Dear humans,
Is it so much to ask that you protect us from the things that go bump in the night? From the beasts with teeth that bite and tear and kill? Is it so much to ask?
Sincerely,
Your chickens
I am saddened to report the unnecessary death of several hens, chicks, and pullets over the year. This summer Little Sister was broody (again). I set her up in the broody box with 3 wee chicks. The door of the broody box did not have a secure latch. Each night I rolled a bowling-ball sized rock in front of it and thought ‘Good enough’. It wasn’t. This summer I also re-vamped the chicken run. I procrastinated getting the door to the run/coop back up. You see where I am going with this?
Whilst we were away one weekend, our chicken sitter faced two consecutive nights of bloodbath – first in the broody box (Little Sister and her babies), and then in the coop (Baracka, the Best Chicken Ever). We had lost two hens earlier in the summer – one from an unexplained illness (Calamity Jane), the other a suspected overdose to some random poison buried in our compost bin* (Blanca). That left us with a single hen (‘Red’) – the only girl hatched to any of the three broods from 2013. At the bottom of the pecking order, she was the wildest of our chickens. Although she seemed relieved to no longer bear the brunt of all those beaks, she got a bit lonely and decided to go broody – right after we got our next batch of chicks.
The new babies were awesome! It had been years since we had raised our own chicks and we had tons of fun brooding in the fireplace, taking them outside when they were small, and then letting them run free range after we’d moved them out to the coop. They had taken to coming to visit me whenever I came out into the yard, eventually sitting with or on me for a bit to preen themselves (or me!). We were really worried that Frankie, the blue splash marans was a boy. These were all ‘sexed’ chicks, but she was big, had a honky voice, and we didn’t have any experience with her breed.

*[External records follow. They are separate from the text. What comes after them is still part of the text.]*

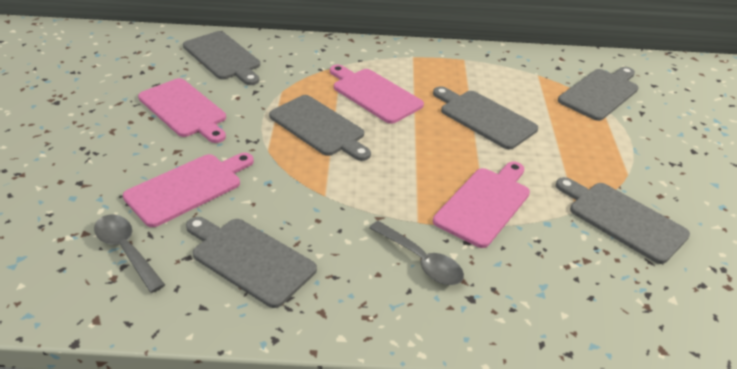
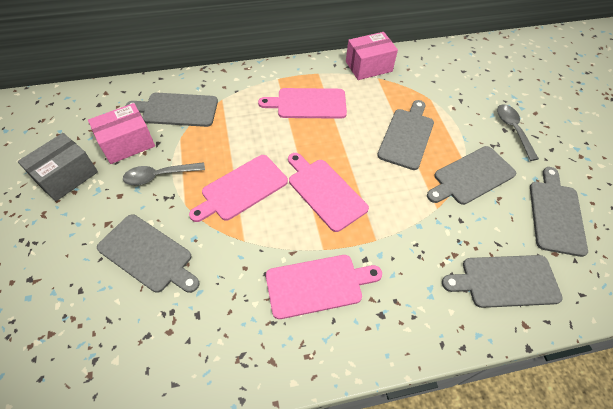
grey box: none = 0 -> [17,133,98,201] = 1
pink box: none = 0 -> [88,103,155,164] [346,32,398,80] = 2

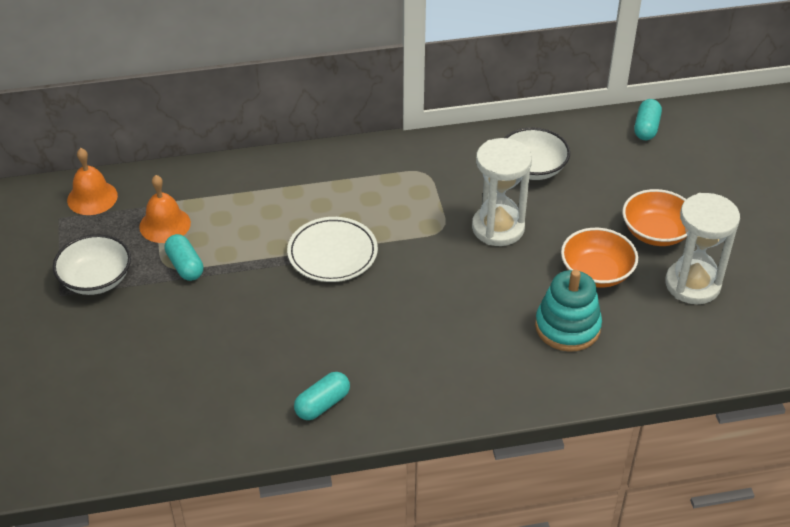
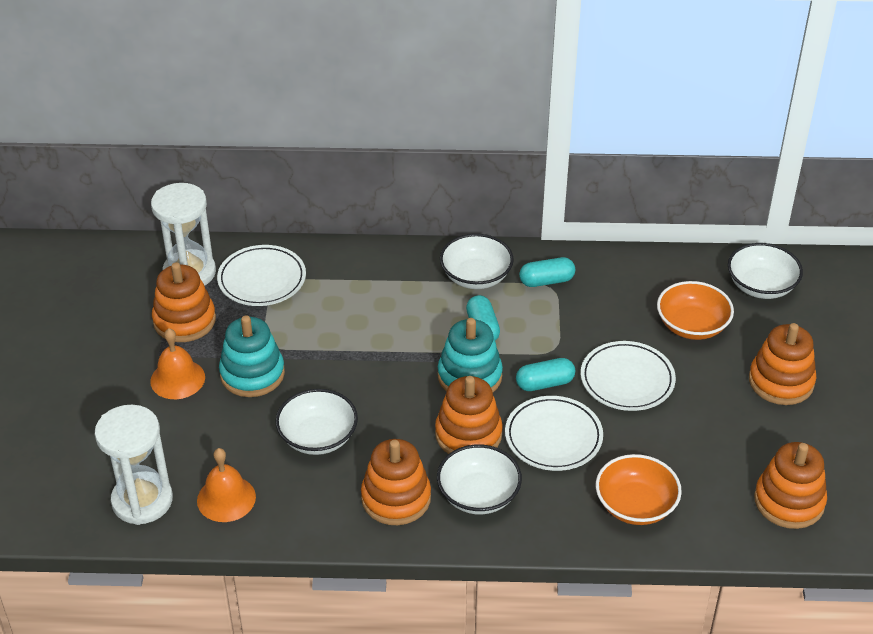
orange stacking toy: none = 0 -> [152,262,216,342] [361,439,431,525] [435,376,503,454] [749,323,816,405] [754,442,827,529] = 5
turquoise stacking toy: [535,270,602,352] = 1 -> [219,315,285,397] [438,318,503,392] = 2
white bowl: [53,234,131,295] [505,128,570,180] = 2 -> [276,389,358,455] [437,444,522,514] [440,234,514,289] [728,243,803,299] = 4
white plate: [287,217,378,282] = 1 -> [217,245,306,306] [505,396,603,471] [581,341,676,411] = 3

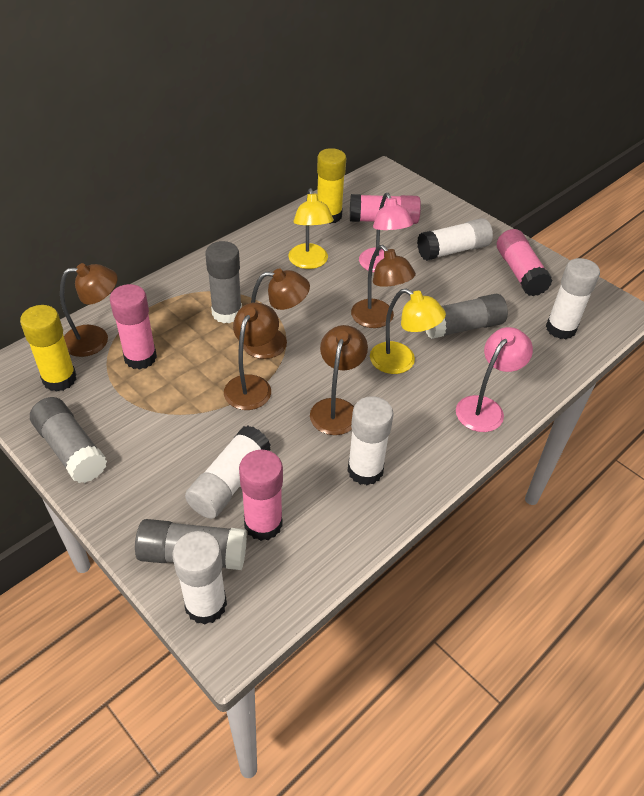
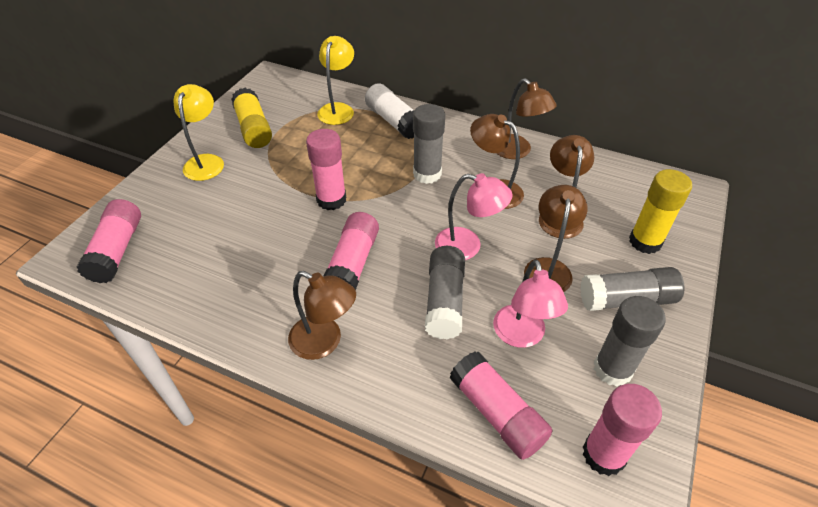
pink glue stick: [110,284,157,370] [239,450,283,541] [350,194,421,224] [497,229,553,296] = 4 -> [77,199,141,283] [306,129,346,210] [324,212,379,290] [449,351,553,460] [583,384,662,476] = 5
white glue stick: [172,531,227,625] [185,426,271,519] [347,396,394,485] [417,218,493,261] [546,258,600,339] = 5 -> [365,83,414,139] = 1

Yesterday I gave Red away to a woman who didn’t have enough English to reassure me she wasn’t going to eat her. I decided to give her away because she had never stopped bring broody and was terrorizing the chicks with her bitchy attitude and we wanted to keep the flock small. I vowed not to care, but i regret it now. I was however excited that the babies would get the run of the roost.
Last night we went to a friend’s house before dark. The chickens weren’t in the coop yet so we left them be. When we got home, I nearly tripped over the little Australorp as I came down the walk. What was she doing out? I found our little Ameraucana perched on the chicken tractor. Scott eventually told me to stop looking. He had spotted the trails of white feathers that led to our androgenous Frankie – now a mangled mess left on top of the shed.

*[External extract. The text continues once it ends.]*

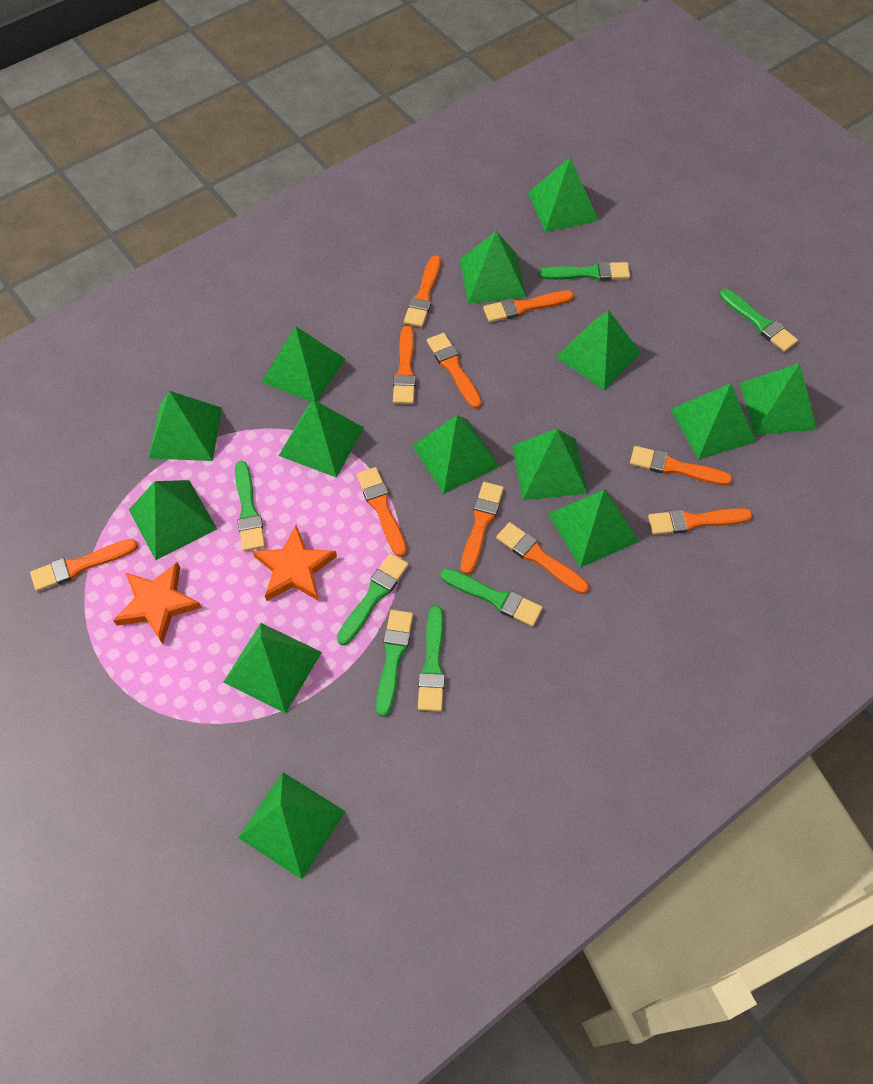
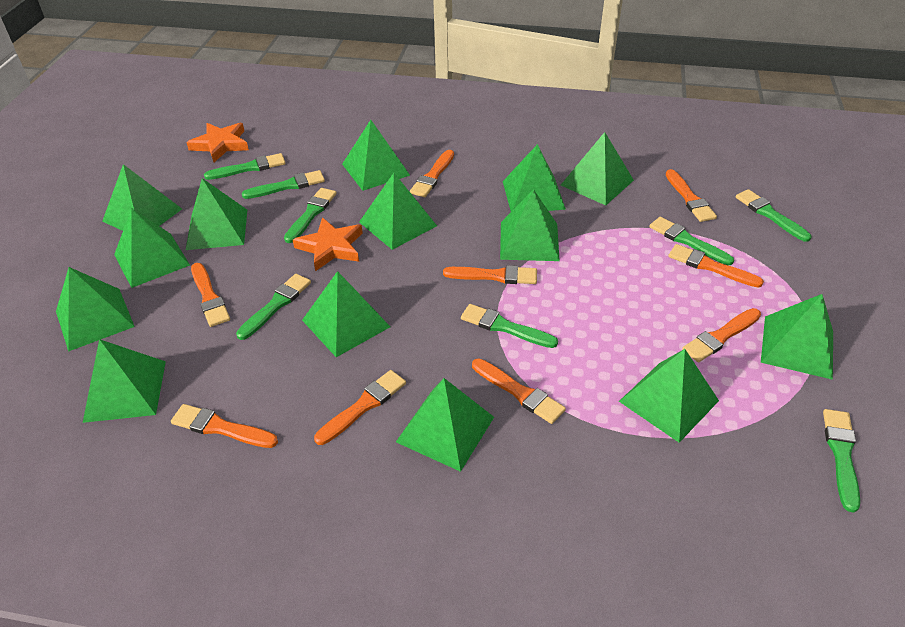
green brush: [235,460,265,551] [337,553,409,645] [376,610,413,717] [418,606,445,711] [440,568,543,627] [538,261,630,281] [719,289,798,352] = 7 -> [204,153,285,180] [236,274,311,340] [242,170,325,199] [284,188,337,243] [461,304,558,348] [649,217,734,265] [736,189,811,242] [823,409,860,513] = 8
orange brush: [30,539,138,591] [356,467,407,557] [393,326,416,404] [404,256,441,327] [427,333,482,409] [461,482,504,575] [483,290,574,322] [496,522,589,594] [630,446,732,486] [648,508,753,535] = 10 -> [171,404,278,448] [191,263,230,327] [314,370,406,445] [410,150,454,197] [443,265,537,284] [472,358,566,424] [666,169,717,222] [668,244,764,288] [682,308,761,362] = 9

Take home lessons? It is unnecessarily cruel to not lock the chickens up at night. So many solutions – herd them in before dark, ask someone to come over at dusk and shut the door, use an automatic chicken door. Despite the 360 days of the year when raccoons do not attack our hens, it is not worth the risk.
*[We had once several years ago put rat poison in a burrow in our compost bin. I had recently emptied the compost bin and moved it to a new location in the chicken run, essentially bringing years of history to the surface].